| Written task |
For the entries that follow, state how many lines include the word "with", giving the number and nothing else.

[Data extracted from a collection]
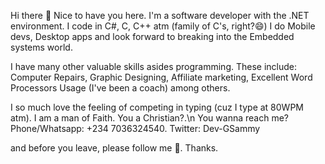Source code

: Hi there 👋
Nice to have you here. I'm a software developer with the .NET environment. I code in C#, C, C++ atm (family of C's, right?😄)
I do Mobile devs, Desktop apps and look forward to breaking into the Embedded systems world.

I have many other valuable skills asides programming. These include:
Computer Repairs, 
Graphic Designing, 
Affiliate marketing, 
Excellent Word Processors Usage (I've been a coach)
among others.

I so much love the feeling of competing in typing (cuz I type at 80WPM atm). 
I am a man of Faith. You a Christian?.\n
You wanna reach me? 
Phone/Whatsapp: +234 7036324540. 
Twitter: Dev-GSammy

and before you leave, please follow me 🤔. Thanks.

...

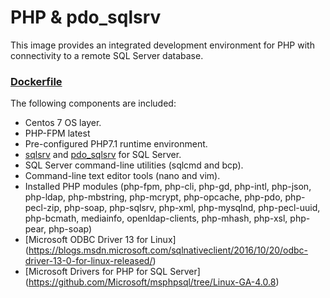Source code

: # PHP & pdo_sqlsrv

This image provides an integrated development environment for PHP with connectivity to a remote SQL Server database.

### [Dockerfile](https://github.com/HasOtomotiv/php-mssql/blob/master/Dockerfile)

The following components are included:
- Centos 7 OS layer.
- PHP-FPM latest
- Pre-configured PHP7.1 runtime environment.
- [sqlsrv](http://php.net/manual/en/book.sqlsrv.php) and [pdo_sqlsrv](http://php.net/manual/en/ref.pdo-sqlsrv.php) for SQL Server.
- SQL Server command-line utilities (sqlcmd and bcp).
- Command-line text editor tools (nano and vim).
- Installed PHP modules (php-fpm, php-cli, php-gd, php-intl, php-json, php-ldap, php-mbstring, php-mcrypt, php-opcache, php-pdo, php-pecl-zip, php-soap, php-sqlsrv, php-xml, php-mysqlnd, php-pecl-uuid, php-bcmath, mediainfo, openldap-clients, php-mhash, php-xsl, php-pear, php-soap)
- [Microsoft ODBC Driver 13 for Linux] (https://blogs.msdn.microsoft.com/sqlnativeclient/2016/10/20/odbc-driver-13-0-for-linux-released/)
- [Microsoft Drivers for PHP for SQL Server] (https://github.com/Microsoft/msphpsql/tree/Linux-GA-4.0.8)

...

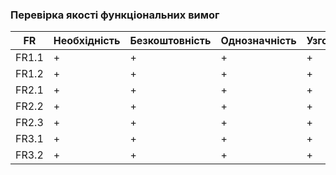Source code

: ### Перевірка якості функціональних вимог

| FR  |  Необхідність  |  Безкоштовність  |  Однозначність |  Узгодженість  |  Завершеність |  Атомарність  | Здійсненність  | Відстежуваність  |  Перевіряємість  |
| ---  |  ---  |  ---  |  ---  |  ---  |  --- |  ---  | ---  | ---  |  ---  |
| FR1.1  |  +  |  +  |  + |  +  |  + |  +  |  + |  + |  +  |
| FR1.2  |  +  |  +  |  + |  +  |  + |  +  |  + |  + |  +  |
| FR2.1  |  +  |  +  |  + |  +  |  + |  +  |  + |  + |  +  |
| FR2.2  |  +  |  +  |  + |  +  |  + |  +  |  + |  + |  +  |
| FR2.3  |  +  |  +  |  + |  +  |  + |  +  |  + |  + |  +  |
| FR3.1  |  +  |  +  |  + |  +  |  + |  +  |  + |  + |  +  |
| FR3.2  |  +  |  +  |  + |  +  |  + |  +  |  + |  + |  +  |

| Task response |
2